3. When your children begin using social media, do the occasional spot-check of what kinds of conversations and posts they are making. You want to maintain trust with your children so don’t be sneaky – let your children know that you will be doing this. Anything posted online can be become public in a split-second. Your children must understand they should only post things that they would be comfortable with you, and their whole school, seeing.
4. If bullying does occur, you can help support your children in deciding how they want to address it. It is rarely a good idea to “fight back” with their own online response. An important first step is to document the bullying with screen shots and saving unwanted communications. Following that, your children might want to:
- block the sender and/or adjust their privacy settings
- create new accounts and/or change passwords
- report unwanted comments or compromising photos to the social media site or app
- get help from their mobile service provider for inappropriate texts
- report bullying to school administrators
- report to police where the bullying has reached the level of a criminal offence
5. Provide your children with the number for Kids Help Phone. Sometimes our children will not feel comfortable coming to us for help and, in those circumstances, we will want them to be able to access reliable help. Kids Help Phone can help your child through managing a cyberbullying situation: 1-800-668-6868.

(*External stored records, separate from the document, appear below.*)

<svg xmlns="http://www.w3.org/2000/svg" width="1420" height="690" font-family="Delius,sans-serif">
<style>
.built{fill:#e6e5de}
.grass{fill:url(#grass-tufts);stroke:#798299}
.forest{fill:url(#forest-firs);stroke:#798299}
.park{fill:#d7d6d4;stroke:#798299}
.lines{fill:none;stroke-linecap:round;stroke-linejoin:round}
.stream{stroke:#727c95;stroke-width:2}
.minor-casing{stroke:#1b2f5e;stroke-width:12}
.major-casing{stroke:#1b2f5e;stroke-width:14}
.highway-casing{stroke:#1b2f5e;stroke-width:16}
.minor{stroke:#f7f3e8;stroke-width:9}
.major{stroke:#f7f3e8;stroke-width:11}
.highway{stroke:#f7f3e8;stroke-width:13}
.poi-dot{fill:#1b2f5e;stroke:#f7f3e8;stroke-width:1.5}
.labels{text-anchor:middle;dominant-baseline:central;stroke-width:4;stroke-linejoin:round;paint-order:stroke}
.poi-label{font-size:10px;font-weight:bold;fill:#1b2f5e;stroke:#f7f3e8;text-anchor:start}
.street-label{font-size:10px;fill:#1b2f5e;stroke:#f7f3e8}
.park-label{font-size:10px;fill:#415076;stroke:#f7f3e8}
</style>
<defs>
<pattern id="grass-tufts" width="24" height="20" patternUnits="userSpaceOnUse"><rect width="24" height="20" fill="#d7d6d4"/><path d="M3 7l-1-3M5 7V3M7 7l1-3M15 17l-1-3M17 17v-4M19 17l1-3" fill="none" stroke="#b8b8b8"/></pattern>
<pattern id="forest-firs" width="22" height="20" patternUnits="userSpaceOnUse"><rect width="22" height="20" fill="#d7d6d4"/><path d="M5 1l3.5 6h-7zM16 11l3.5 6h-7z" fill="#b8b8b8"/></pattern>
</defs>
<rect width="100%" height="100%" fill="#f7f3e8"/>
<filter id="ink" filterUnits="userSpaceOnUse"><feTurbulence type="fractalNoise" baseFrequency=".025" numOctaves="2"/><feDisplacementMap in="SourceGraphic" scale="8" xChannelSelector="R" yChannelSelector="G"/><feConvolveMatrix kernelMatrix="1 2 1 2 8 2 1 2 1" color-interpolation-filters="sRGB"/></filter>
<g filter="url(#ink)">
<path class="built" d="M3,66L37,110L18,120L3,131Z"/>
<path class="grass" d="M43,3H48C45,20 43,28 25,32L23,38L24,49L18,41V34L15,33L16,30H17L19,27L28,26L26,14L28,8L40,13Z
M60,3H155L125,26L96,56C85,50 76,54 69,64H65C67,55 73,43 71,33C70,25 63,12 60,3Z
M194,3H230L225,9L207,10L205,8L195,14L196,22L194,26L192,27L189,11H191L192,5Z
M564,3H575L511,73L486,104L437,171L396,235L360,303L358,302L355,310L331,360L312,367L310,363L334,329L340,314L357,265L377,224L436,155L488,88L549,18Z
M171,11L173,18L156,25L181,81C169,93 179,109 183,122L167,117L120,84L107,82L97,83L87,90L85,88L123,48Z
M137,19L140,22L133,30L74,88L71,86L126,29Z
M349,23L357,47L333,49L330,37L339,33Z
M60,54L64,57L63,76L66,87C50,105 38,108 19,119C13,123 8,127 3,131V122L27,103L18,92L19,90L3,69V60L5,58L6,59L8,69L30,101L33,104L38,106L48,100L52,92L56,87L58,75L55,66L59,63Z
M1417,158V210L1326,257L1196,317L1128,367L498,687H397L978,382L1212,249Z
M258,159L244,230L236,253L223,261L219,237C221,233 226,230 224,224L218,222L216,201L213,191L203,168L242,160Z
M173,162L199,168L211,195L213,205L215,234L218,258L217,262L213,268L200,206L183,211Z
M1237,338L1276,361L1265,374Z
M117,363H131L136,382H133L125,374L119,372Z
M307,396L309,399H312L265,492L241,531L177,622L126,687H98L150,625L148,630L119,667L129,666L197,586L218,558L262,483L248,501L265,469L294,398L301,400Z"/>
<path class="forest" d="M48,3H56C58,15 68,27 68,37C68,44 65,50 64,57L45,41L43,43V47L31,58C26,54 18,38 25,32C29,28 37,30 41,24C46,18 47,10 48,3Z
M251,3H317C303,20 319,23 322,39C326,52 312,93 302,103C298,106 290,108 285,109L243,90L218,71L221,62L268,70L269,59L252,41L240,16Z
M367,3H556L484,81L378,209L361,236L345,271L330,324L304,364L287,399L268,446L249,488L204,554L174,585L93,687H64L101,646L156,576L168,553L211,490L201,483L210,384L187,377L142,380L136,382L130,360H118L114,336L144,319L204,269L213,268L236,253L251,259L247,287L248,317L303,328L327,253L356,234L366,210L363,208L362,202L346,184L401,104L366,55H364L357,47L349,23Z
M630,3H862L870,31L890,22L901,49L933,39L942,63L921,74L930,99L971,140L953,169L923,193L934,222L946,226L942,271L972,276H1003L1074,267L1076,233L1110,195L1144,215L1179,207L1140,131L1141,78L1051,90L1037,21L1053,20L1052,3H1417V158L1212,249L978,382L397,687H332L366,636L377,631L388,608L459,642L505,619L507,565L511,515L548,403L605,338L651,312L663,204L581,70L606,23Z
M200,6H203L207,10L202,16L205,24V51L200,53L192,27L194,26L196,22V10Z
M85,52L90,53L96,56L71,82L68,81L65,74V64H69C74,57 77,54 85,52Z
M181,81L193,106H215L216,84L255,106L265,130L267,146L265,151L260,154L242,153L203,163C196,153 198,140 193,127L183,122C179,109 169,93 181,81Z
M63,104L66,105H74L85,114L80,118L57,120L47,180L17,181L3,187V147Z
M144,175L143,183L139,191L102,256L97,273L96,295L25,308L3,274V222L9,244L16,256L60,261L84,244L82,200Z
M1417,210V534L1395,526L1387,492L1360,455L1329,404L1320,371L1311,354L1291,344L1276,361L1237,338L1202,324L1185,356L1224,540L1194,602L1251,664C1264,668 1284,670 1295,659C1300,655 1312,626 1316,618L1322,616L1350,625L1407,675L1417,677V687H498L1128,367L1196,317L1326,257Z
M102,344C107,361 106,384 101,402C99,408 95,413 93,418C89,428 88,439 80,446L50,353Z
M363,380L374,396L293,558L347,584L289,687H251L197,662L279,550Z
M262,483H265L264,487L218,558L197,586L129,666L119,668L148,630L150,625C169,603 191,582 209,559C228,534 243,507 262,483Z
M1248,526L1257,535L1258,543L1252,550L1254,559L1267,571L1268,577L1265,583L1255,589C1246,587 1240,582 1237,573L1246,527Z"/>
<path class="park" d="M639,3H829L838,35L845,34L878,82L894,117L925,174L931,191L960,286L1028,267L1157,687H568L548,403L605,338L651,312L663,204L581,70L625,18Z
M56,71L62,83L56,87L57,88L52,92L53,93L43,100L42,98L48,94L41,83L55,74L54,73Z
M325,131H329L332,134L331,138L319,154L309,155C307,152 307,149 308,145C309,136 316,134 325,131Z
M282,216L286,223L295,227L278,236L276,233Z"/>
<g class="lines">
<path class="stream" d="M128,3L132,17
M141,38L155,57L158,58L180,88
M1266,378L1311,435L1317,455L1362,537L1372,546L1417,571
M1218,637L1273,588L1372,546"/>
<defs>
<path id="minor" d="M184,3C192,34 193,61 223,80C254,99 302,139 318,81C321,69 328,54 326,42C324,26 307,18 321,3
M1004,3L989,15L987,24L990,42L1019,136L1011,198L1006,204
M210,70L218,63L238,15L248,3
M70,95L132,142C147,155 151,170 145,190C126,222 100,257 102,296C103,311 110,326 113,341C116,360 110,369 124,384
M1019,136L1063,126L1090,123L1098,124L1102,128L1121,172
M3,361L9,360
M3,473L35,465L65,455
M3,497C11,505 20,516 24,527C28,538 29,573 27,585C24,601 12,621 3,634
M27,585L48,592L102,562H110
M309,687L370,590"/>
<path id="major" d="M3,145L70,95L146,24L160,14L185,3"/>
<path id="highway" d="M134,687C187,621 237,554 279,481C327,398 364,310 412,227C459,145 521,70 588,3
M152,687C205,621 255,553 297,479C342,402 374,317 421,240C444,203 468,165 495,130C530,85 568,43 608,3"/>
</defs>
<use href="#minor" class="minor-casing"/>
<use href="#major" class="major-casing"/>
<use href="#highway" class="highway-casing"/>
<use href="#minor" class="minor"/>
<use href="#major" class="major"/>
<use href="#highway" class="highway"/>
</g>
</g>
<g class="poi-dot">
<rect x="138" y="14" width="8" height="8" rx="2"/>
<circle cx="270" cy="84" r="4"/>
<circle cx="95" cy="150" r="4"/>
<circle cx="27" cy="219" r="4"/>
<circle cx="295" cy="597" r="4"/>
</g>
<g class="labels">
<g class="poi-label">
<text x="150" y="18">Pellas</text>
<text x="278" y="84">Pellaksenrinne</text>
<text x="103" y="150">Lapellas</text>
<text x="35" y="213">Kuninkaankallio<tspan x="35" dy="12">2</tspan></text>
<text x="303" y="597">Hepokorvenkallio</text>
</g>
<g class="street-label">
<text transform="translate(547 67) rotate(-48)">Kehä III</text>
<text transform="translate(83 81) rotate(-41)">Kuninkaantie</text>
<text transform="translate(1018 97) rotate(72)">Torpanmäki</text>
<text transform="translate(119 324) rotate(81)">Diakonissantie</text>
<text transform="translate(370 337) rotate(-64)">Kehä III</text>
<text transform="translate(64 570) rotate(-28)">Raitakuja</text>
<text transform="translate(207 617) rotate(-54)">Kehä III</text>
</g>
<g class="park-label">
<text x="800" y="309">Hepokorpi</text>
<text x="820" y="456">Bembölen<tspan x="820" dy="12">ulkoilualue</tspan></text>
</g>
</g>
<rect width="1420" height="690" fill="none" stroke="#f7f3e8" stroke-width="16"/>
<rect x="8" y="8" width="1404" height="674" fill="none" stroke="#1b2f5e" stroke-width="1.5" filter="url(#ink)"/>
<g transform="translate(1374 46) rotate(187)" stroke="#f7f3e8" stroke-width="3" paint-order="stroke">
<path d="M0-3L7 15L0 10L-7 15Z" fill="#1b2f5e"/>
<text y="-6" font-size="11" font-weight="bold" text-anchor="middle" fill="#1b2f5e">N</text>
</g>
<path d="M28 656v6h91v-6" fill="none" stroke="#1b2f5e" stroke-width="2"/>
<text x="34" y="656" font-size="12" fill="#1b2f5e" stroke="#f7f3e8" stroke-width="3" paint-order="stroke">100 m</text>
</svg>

Don’t feel overwhelmed. Do you remember what I said at the start? Social media is generally a positive place for our children – we just want to make sure it stays that way. So, don’t wait until there are problems to get involved in your children’s online world. Social media is important to our kids and we want them to be able to strengthen friendships by posting, texting and liking. And just like you are involved in their “real world”, take an active part in their online world too.